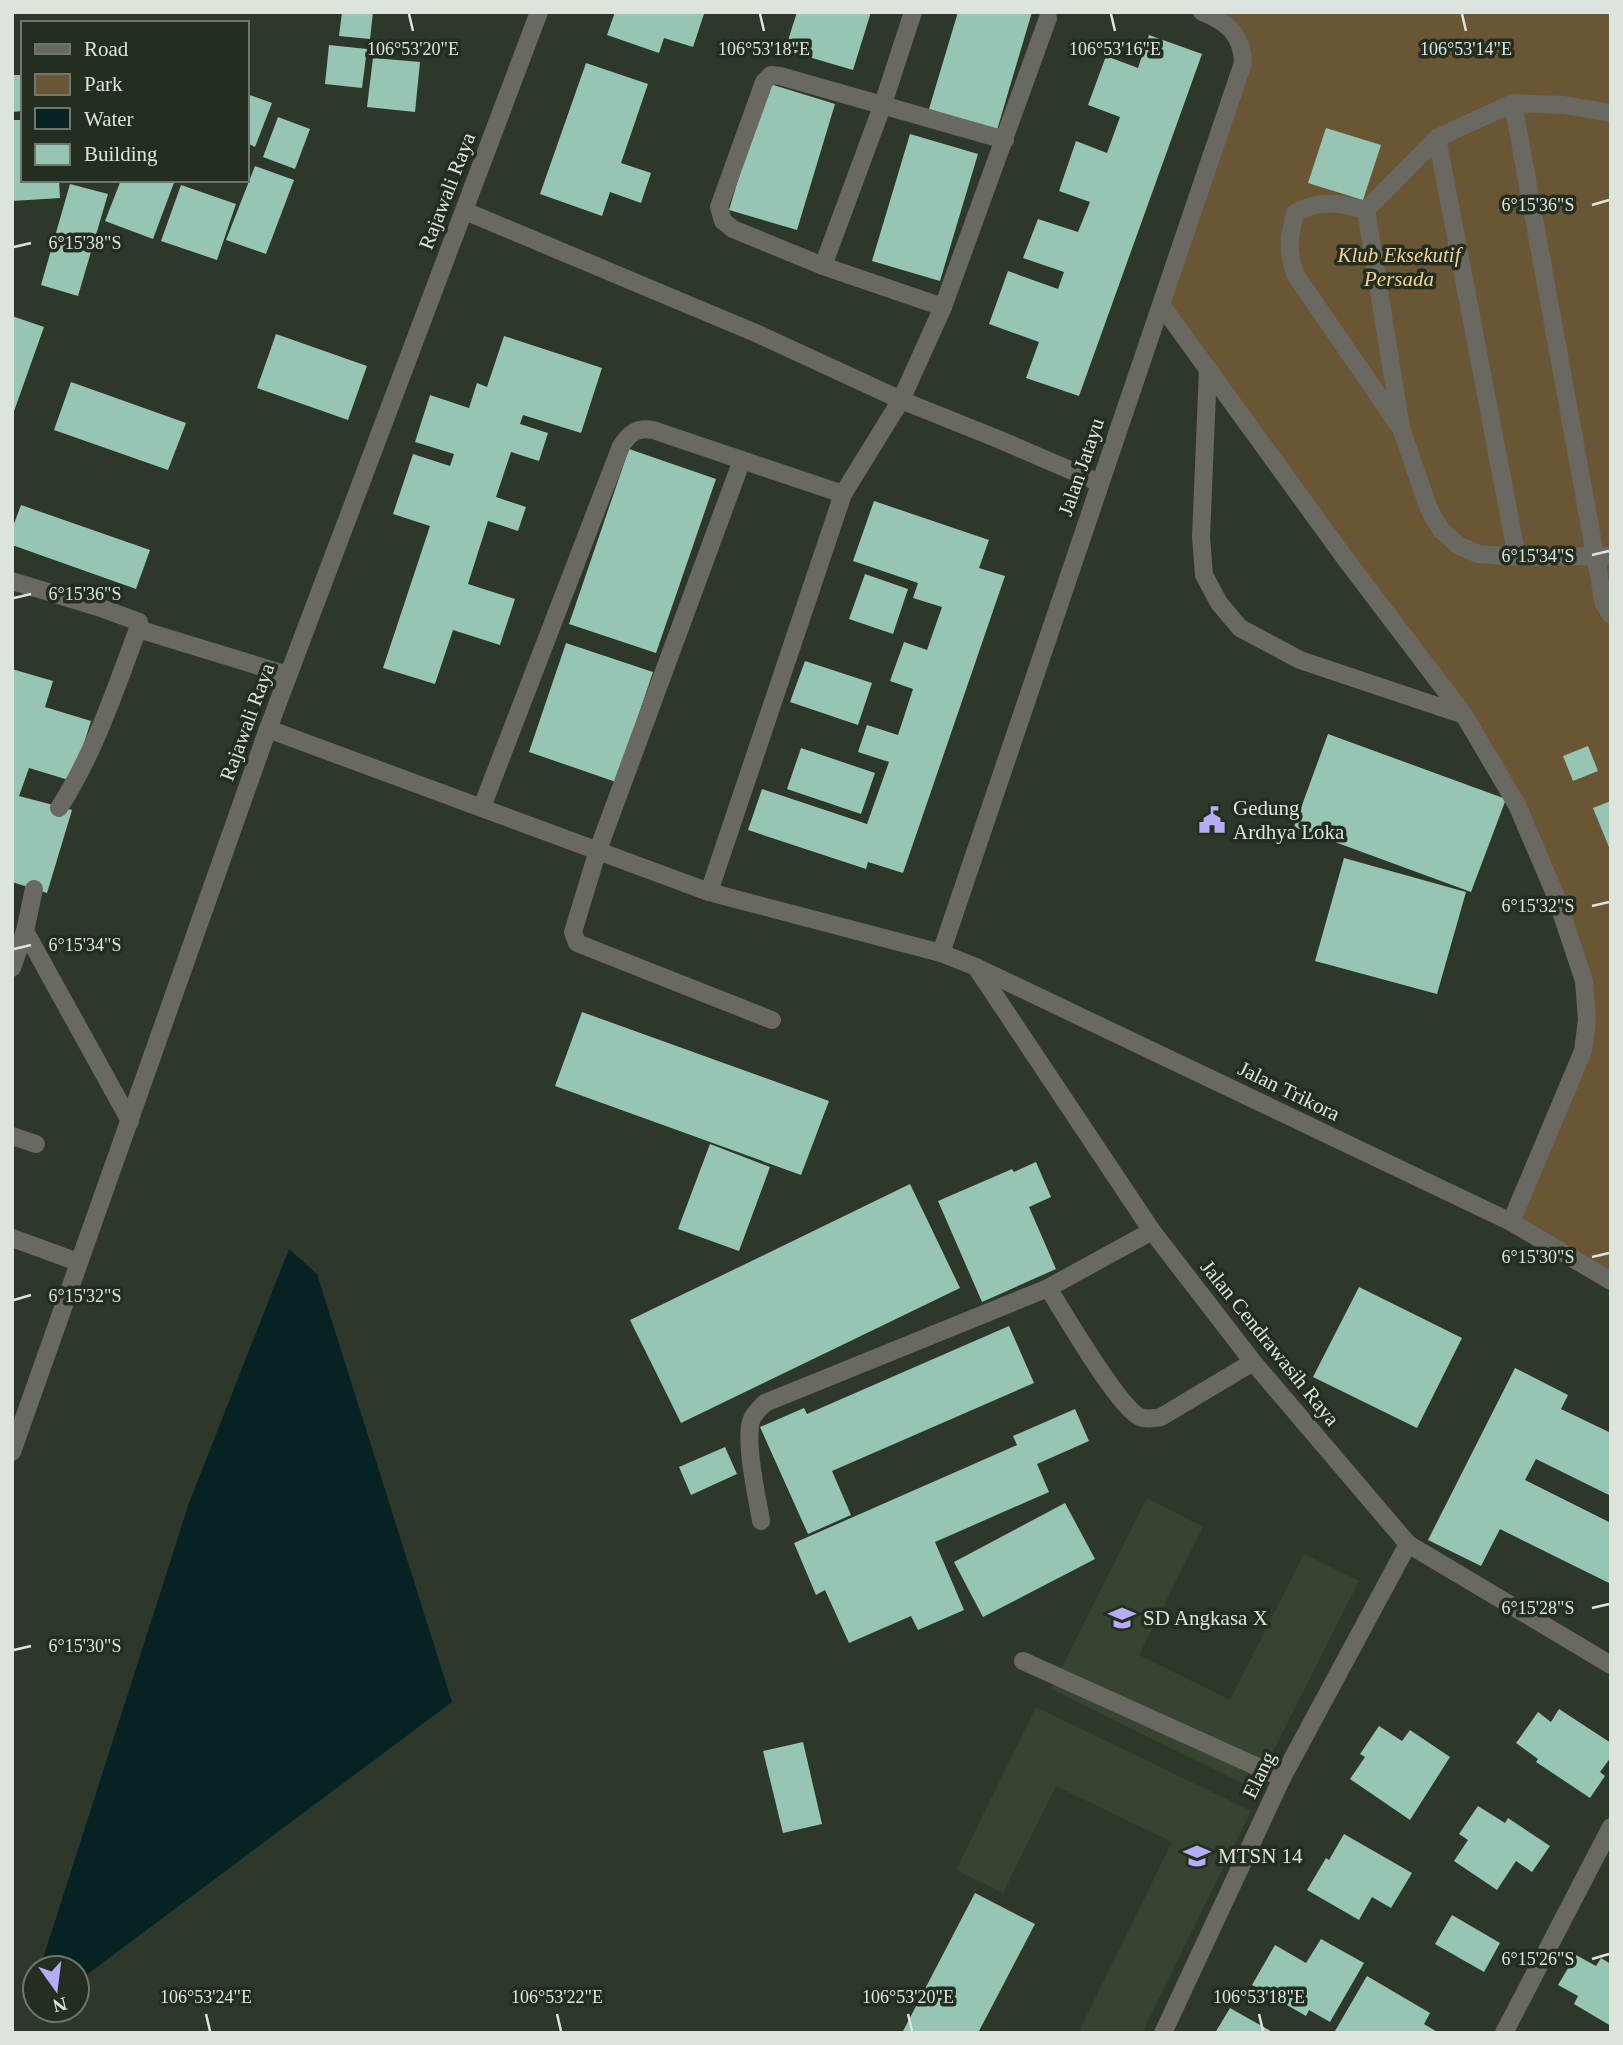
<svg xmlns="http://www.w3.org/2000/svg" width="1623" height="2045" viewBox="0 0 1623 2045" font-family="Georgia,serif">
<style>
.built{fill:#364532}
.green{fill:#6a5635}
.water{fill:#062223}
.building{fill:#96c5b3}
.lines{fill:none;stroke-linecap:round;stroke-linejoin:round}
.service{stroke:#696961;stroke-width:18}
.minor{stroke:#696961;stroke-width:18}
.ticks{fill:none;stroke:#dde4dc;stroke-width:2.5}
.labels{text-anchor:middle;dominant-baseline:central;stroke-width:7;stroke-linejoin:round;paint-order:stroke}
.street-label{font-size:21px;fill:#dde4dc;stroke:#232e20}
.park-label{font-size:21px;font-style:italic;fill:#f4d095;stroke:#232e20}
.poi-label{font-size:21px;fill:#dde4dc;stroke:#232e20;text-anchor:start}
.ticks-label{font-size:18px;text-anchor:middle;fill:#dde4dc;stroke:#232e20;stroke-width:7;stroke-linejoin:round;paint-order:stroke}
</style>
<rect width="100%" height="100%" fill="#2d382a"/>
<g class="built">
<polygon points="1147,1498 1203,1527 1139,1655 1230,1700 1304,1554 1359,1581 1254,1789 1051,1689"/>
<polygon points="1036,1707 1251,1811 1142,2033 1078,2033 1172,1842 1056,1786 1003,1893 956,1870"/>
</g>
<polygon class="green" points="1207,12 1611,12 1611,1281 1511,1222 1587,1020 1584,981 1517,805 1162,306 1243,63 1235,35"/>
<polygon class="water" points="289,1249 317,1274 452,1702 77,1982 77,1968 40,1968 189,1503"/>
<g class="building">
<polygon points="342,12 373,12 370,39 339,36"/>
<polygon points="615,12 700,12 704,14 693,47 664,38 659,53 607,35"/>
<polygon points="797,12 871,12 853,70 785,50"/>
<polygon points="958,12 1032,12 997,130 929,109"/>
<polygon points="1149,35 1202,54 1079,396 1026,378 1039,342 989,324 1008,271 1058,289 1064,272 1023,258 1038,219 1078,232 1090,202 1059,191 1076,141 1107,153 1120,117 1088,105 1106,56 1138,68"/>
<polygon points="329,45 367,49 362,88 325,84"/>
<polygon points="373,58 420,62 415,112 367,107"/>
<polygon points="586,63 648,84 621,163 651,173 641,203 610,192 602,216 540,194"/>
<polygon points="12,75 23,75 23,111 12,112"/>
<polygon points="767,83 835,104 797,230 729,210"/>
<polygon points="247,94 272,103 255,147 247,143"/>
<polygon points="278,117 310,129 295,169 263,157"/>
<polygon points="12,120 23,120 23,180 59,180 60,198 12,201"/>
<polygon points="1326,128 1381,145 1363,200 1308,183"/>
<polygon points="910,134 978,154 940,281 872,261"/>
<polygon points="255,166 294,180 266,254 226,240"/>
<polygon points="121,180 175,180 153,239 105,221"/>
<polygon points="70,184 108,194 78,296 41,285"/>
<polygon points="181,185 236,204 217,260 161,241"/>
<polygon points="12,316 44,327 13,414 12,414"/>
<polygon points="276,334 367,366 348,420 257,388"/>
<polygon points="504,336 602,368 581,433 523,415 520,424 548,433 539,461 511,452 496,497 526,507 518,531 488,521 468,584 515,599 500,645 453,630 435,684 383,668 430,526 393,514 413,454 450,466 454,454 415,442 430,395 469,408 477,383 487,387"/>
<polygon points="71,382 186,423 168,470 54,430"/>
<polygon points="629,449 716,479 656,653 569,624"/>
<polygon points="874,501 989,540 979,568 1005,576 903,873 868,862 866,869 748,830 762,789 867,824 889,762 858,752 867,725 898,735 913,689 890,681 904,642 927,650 942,607 913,598 918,583 853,561"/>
<polygon points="21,505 150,550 136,589 12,545 12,529"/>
<polygon points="865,574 908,589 893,634 849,619"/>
<polygon points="566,643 653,672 616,782 529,752"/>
<polygon points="805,661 872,683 858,725 790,702"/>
<polygon points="12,669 53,681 45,707 91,721 72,781 29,768 19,796 72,810 47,893 12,882"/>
<polygon points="1328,734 1506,799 1471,892 1294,827"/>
<polygon points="1588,746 1598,771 1573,781 1563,756"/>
<polygon points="801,748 875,773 861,814 787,789"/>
<polygon points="1611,801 1611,852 1593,808"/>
<polygon points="1344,858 1466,892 1437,994 1315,961"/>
<polygon points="582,1012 829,1101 801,1175 555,1086"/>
<polygon points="710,1144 770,1167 739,1251 678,1229"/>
<polygon points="1036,1162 1051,1197 1029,1207 1056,1269 982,1302 938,1201 1012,1169 1014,1172"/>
<polygon points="910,1184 960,1288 681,1423 630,1320"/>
<polygon points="1359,1287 1462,1338 1417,1428 1313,1377"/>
<polygon points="1009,1326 1034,1383 832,1471 851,1515 808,1534 760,1427 804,1408 807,1414"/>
<polygon points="1515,1368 1568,1395 1561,1409 1611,1433 1611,1496 1536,1459 1525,1480 1611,1523 1611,1584 1500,1529 1481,1566 1428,1540"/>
<polygon points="1075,1409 1089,1441 1037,1464 1049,1492 935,1542 964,1610 918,1630 911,1616 849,1643 825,1590 816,1595 794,1543 1017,1445 1013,1436"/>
<polygon points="725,1447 737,1474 691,1495 679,1467"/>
<polygon points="1065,1503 1095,1559 983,1617 954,1562"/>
<polygon points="1559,1709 1611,1743 1611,1757 1600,1772 1605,1776 1590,1798 1536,1762 1538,1759 1516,1743 1538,1712 1551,1722"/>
<polygon points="1379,1726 1402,1741 1410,1730 1450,1757 1410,1820 1350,1779 1365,1757 1360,1754"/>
<polygon points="803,1742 822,1824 783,1833 763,1751"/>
<polygon points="1478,1806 1505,1823 1508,1818 1550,1846 1532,1872 1516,1861 1497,1890 1454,1861 1468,1840 1459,1834"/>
<polygon points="1344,1834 1412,1873 1391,1908 1372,1897 1359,1920 1307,1890 1326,1858 1329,1860"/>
<polygon points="975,1893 1035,1924 978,2033 902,2033"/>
<polygon points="1452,1915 1500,1943 1484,1972 1435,1944"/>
<polygon points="1321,1939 1364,1963 1330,2022 1309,2010 1306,2016 1252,1985 1275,1945 1306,1963"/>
<polygon points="1576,1955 1596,1966 1601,1958 1611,1964 1611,2026 1574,2004 1578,1996 1558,1985"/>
<polygon points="1367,1976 1430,2013 1424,2024 1439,2033 1335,2031"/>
<polygon points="1230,2008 1274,2033 1215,2033"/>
</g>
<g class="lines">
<g class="service">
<polyline points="1513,103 1604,604 1611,615"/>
<polyline points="1611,113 1564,105 1513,103 1437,138 1366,210 1401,428 1429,509 1441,530 1458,545 1478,554 1517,557 1611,556"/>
<polyline points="1437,138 1517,557"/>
<path d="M 1366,210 C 1338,203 1322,199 1295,213 C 1289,237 1287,250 1295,274 L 1397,423"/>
<polyline points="12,581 104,609 139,622 138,629 288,675"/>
<path d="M 59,808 C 95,752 115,690 138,629"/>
<polyline points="598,850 573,932 577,943 772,1020"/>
<polyline points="34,889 25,931 130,1121"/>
<polyline points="12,968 25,931"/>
<polyline points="12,1136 36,1144"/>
<polyline points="12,1238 78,1262"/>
<path d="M 1048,1288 C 1064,1313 1118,1407 1140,1417 C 1147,1420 1154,1418 1161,1417 L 1253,1362"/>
<path d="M 761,1521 C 757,1497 745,1444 751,1421 C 753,1414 760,1408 765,1403 L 1048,1288 L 1152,1231"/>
<polyline points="1023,1661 1282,1778"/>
</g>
<g class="minor">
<polyline points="465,211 758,334 901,400 998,439 1100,483"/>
<polyline points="823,266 883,104 913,12"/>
<polyline points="1162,306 1347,561 1464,715 1517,805 1555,894 1584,981 1587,1020 1583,1051 1511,1222"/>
<polyline points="943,307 823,266 733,229 723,221 719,207 764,82 771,75 780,76 1005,140"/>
<polyline points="1208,369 1201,537 1204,575 1219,603 1240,628 1300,660 1464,715"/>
<polyline points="268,729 709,892 941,953 976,967 1511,1222 1611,1281"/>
<path d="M 482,807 L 621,446 C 630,433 637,427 653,430 L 843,494"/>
<polyline points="598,850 742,460"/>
<polyline points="709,892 843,494 901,400 943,307 1048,18"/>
<path d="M 941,953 L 1243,63 C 1242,34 1227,22 1202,12"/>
<polyline points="976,967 1152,1231 1253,1362 1408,1544 1611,1665"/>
<polyline points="12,1452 268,729 539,12"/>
<polyline points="1163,2033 1282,1778 1408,1544"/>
<polyline points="1504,2033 1611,1827"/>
</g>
</g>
<path class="ticks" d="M 409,14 L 413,31M 760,14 L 764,31M 1111,14 L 1115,31M 1462,14 L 1466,31M 1592,205 L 1609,200M 14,247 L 31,243M 1592,555 L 1609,551M 14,598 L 31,594M 1592,906 L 1609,902M 14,949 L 31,945M 1592,1257 L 1609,1253M 14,1300 L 31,1295M 1592,1608 L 1609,1604M 14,1650 L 31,1646M 1592,1959 L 1609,1954M 206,2014 L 210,2031M 557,2014 L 561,2031M 908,2014 L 912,2031M 1259,2014 L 1263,2031"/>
<defs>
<symbol id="civic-bare" viewBox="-9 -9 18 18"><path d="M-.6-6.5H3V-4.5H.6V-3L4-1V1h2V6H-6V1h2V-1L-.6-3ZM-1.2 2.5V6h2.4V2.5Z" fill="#b6acf8" stroke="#232e20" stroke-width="2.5" paint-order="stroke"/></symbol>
<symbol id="school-bare" viewBox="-9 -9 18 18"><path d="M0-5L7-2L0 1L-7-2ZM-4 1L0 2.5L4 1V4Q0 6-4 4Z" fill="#b6acf8" stroke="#232e20" stroke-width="2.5" paint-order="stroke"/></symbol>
</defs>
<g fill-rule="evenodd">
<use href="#civic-bare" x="1193" y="801" width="38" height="38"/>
<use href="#school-bare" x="1103" y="1599" width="38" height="38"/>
<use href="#school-bare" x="1178" y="1837" width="38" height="38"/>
</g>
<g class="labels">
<g class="street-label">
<text transform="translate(447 191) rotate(-69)">Rajawali Raya</text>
<text transform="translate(1081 467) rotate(-71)">Jalan Jatayu</text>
<text transform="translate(247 722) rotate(-70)">Rajawali Raya</text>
<text transform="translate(1289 1091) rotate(26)">Jalan Trikora</text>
<text transform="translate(1270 1343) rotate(51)">Jalan Cendrawasih Raya</text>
<text transform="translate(1259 1775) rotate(-64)">Elang</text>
</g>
<g class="park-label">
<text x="1399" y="255">Klub Eksekutif<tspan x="1399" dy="24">Persada</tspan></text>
</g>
<g class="poi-label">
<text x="1233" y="808">Gedung<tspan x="1233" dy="24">Ardhya Loka</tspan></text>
<text x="1143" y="1618">SD Angkasa X</text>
<text x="1218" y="1856">MTSN 14</text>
</g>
</g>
<g class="ticks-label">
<text x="1115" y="55">106°53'16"E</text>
<text x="413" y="55">106°53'20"E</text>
<text x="764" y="55">106°53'18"E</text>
<text x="1466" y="55">106°53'14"E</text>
<text x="1538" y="211">6°15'36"S</text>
<text x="85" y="249">6°15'38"S</text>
<text x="1538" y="562">6°15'34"S</text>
<text x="85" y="600">6°15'36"S</text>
<text x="1538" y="912">6°15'32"S</text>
<text x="85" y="951">6°15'34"S</text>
<text x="1538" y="1263">6°15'30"S</text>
<text x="85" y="1302">6°15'32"S</text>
<text x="1538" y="1614">6°15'28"S</text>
<text x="85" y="1652">6°15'30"S</text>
<text x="1538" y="1965">6°15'26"S</text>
<text x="206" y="2003">106°53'24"E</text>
<text x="557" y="2003">106°53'22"E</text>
<text x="908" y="2003">106°53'20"E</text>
<text x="1259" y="2003">106°53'18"E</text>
</g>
<rect width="1623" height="2045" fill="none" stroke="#dde4dc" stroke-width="28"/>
<rect x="21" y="21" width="228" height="161" fill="#232e20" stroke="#6d776b" stroke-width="2"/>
<rect x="35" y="44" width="35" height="10" fill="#696961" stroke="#6d776b" stroke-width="2"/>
<text x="84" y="56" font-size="21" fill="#dde4dc">Road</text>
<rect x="35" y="74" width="35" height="21" fill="#6a5635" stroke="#6d776b" stroke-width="2"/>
<text x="84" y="91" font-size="21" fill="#dde4dc">Park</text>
<rect x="35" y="108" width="35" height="21" fill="#062223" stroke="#6d776b" stroke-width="2"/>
<text x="84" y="126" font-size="21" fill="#dde4dc">Water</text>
<rect x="35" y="144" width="35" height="21" fill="#96c5b3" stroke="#6d776b" stroke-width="2"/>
<text x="84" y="161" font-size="21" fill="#dde4dc">Building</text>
<g transform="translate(56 1989) rotate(166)"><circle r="33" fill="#232e20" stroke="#6d776b" stroke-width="2"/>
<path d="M0-5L12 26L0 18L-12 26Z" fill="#b6acf8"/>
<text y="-10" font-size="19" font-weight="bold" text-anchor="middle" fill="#dde4dc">N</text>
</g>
</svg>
□ □ □ □ □
Wherever the string "lines" appears in a line of the records above, copy that line.

- _EXERCISE RESULT_
.lines{fill:none;stroke-linecap:round;stroke-linejoin:round}
<g class="lines">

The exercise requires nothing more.